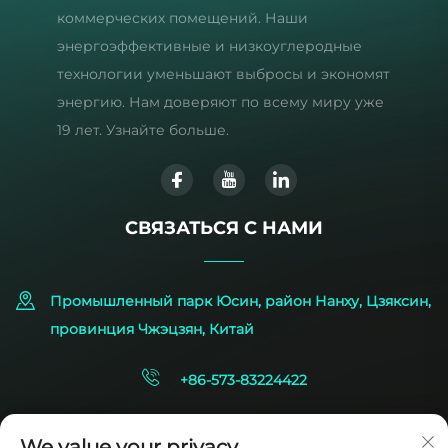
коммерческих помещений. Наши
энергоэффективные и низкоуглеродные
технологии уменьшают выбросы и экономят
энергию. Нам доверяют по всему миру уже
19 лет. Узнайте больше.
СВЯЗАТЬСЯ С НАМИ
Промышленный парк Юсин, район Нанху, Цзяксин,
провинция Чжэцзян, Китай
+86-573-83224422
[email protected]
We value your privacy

--

• **What the task asks**:
Starting with the line that holds "19 лет. Узнайте больше.", copy each remaining line of the listing above exactly, through the last one.

• **Solution**:
19 лет. Узнайте больше.
СВЯЗАТЬСЯ С НАМИ
Промышленный парк Юсин, район Нанху, Цзяксин,
провинция Чжэцзян, Китай
+86-573-83224422
[email protected]
We value your privacy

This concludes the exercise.